Not having children pays off again. We got bumped to the front of the line because our party size was small. We got checked in, got our vests and other equipment, got our locker, and got our breakfast. They served you breakfast and lunch there, and it was soooo yummy. Breakfast sandwiches, fruit, french toast, pancakes, you name it… they had it for breakfast just about. After we ate, we found a spot with an umbrella next to the reef and talked talked about our plans for the day.
Once 8am hit, we were able to get in the water… and holy cow… The water was FREEZING. I had a time trying to get mine to not leak, but once I did, we snorkeled for a long time before heading over to our dolphin experience, which was one of the first ones of the day.

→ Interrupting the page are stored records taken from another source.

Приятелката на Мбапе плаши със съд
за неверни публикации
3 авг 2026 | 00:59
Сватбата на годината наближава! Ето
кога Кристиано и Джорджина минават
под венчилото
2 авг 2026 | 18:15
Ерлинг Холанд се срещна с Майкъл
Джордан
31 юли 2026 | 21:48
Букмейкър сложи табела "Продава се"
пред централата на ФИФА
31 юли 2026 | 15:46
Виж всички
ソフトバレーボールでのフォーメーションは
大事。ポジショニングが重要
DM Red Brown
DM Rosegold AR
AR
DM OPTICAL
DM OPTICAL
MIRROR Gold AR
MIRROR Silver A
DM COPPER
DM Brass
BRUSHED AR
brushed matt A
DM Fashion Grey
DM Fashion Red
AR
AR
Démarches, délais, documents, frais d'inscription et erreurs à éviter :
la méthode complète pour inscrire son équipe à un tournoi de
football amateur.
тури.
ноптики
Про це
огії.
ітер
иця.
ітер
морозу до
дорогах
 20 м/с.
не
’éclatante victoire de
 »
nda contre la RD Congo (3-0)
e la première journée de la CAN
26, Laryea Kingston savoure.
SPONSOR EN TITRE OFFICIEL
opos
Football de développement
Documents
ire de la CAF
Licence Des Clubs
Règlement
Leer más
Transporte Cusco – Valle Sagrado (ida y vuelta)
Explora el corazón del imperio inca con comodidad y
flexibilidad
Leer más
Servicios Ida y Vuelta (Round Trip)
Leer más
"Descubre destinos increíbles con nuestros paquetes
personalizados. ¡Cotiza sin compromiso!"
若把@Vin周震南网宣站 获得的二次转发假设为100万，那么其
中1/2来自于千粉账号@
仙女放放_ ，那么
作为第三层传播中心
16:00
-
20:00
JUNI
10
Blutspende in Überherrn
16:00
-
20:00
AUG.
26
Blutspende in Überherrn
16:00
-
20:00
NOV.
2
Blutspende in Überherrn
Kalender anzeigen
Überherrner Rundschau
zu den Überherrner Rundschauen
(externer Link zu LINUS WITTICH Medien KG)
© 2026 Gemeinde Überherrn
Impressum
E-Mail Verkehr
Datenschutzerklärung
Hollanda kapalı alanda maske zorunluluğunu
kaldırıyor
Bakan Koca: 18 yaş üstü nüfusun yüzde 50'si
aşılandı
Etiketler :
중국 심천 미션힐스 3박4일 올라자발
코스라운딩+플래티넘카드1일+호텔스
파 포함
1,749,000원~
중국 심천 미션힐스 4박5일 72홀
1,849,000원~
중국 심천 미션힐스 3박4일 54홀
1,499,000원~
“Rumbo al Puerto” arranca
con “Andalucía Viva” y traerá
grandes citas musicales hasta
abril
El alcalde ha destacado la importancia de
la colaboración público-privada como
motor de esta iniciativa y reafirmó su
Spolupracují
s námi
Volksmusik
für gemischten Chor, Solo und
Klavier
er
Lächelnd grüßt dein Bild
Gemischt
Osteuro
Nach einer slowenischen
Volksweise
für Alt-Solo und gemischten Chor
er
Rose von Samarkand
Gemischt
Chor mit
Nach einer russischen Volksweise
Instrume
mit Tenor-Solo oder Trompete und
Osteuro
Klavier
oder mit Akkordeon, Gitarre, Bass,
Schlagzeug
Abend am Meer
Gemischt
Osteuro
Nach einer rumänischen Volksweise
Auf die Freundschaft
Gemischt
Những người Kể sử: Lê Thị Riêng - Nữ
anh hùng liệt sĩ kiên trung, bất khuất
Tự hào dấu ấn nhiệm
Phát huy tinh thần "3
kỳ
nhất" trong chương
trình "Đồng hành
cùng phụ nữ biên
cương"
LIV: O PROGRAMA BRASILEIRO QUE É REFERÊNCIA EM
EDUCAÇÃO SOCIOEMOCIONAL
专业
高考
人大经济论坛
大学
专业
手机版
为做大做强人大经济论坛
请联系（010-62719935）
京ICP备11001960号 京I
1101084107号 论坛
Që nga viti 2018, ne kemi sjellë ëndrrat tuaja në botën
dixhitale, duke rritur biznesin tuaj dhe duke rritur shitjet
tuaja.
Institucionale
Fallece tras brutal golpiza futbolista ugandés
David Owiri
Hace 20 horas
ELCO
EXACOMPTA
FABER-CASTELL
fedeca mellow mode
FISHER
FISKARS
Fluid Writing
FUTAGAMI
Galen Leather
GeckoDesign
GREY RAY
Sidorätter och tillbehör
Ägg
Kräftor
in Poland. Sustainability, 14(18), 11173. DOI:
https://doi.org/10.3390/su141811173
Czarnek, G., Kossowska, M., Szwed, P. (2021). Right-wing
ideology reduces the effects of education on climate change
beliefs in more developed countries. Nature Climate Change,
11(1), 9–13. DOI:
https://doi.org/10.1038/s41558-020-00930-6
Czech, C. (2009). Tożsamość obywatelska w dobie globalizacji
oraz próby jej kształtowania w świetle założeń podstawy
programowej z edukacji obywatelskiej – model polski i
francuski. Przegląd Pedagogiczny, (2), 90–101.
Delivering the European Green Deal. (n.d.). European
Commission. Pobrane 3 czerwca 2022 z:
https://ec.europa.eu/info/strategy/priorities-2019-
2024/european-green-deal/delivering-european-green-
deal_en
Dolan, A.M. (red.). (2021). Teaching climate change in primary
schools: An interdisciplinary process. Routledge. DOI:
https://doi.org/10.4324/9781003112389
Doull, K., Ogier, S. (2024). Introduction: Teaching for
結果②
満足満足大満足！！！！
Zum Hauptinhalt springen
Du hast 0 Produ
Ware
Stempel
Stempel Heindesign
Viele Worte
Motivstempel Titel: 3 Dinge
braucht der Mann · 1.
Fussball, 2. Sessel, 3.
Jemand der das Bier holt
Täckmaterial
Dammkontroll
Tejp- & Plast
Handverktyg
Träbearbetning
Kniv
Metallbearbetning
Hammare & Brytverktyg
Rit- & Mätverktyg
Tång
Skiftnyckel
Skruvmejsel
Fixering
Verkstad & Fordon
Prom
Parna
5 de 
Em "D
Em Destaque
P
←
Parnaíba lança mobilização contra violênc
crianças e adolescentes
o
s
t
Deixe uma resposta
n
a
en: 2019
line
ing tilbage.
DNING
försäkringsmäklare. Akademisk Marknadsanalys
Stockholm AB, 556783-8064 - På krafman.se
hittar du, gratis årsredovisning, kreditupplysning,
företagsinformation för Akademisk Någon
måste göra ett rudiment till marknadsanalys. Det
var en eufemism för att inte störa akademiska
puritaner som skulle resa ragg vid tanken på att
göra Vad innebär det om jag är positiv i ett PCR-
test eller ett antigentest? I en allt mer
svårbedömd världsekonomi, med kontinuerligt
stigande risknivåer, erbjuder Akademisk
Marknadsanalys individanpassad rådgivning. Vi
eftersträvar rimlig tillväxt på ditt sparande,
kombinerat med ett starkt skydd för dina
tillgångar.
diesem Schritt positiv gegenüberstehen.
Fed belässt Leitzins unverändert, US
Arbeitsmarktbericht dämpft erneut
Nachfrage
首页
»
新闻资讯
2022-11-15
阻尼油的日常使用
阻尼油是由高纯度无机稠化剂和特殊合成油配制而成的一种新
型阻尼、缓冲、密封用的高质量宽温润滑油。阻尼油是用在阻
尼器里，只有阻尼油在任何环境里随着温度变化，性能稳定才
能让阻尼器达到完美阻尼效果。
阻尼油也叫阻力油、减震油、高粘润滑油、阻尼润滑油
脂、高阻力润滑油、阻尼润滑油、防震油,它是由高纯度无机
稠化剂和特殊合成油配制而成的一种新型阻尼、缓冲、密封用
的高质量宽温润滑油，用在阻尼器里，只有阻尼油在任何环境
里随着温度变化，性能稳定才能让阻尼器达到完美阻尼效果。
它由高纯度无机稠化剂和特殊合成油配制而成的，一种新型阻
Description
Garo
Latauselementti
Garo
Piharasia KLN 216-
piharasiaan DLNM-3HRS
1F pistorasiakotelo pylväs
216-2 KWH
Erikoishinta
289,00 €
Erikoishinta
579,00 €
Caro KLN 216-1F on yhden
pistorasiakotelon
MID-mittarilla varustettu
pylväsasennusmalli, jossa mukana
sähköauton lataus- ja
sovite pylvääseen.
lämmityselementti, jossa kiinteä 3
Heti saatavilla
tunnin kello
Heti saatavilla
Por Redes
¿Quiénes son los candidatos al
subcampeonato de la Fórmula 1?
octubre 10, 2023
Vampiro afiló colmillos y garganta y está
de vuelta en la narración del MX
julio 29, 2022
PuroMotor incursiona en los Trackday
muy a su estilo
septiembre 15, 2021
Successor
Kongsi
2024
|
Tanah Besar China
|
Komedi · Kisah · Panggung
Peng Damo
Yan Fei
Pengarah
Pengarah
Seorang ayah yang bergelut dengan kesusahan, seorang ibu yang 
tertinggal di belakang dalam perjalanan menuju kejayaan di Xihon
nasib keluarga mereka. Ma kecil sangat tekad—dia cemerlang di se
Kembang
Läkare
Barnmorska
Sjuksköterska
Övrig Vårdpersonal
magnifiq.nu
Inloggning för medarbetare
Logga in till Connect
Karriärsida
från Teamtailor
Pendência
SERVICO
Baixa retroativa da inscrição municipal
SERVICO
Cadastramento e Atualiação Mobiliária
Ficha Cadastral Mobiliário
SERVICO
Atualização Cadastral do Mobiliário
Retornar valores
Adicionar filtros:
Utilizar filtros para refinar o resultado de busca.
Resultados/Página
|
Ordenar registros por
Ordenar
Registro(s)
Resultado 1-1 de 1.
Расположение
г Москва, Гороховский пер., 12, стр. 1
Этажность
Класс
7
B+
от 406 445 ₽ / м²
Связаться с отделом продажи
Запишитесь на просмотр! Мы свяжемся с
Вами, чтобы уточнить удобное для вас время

Apparently, at Discovery Cove, if the dolphins don’t want to work that day, they don’t have to, and a whole group decided to take Monday off, so the others were working double time to make up for it. Our group was delayed by an hour, so the manager comped us a DVD of the dolphin experience for free. Definitely worth the extra wait time.
We got a dolphin named Dexter who had just moved up the ranks enough to start breeding, so he was super flirty with the girl dolphins around and kept trying to show off for the girl dolphin next to us. We got to feed him, pet him and then swim with him. The whole experience lasted about 30 minutes, but it felt like it went by so much faster than that.
Afterwards, we went to the lazy river and got out at the aviary to feed the birds. It was a lot larger than I remember it being, but the whole place had been expanded since we first visited, so I wasn’t really surprised. We wanted to go before lunch because we didn’t want the birds to be full by the time we got to them later if we waited. I’m glad we didn’t wait because they were everywhere. At one point, I had one land on my head.
We got lunch, went and saw the otters and monkeys, and then Erin took a nap while I went back to the reef. After about 30 minutes, two of the educators that worked there took a shark out of the small “wading pool” and gathered a bunch of people around for an impromptu lesson about baby sharks. They needed to film them playing with this shark in a small group, so we all got to benefit from it. Erin woke up and walked over just in time for everyone to touch the shark, so that was an awesome experience.
After they put the shark back, they started to feed the rays. I have no idea how they tell them apart.
“This is my dream job.” I said.
“Working here… directly with the animals… in a teaching capacity… Where I could do tours or small groups and then go home a night and be done. And get to spend all my time working with exotics… It’s just amazing. I wonder what it takes to get a job in a place like this.”
“Only one way to find out,” Erin said plainly.
We spent the rest of the day just enjoying the reef, drinking the included alcohol, and sneaking snacks back to our locker for our drive home the next day.
We got dinner (Mexican food) with Kelly and a couple of her friends that night, woke up when we woke up the next morning, and made the trek back home. It was such an amazing experience. We’re already making plans for our next vacation to take place in the Keys in Florida or some other place, but school might be a problem… because…
WE’RE BOTH IN GRADUATE SCHOOL!
I got my acceptance letter while I was in the middle of writing this blog! I start this month! So excited!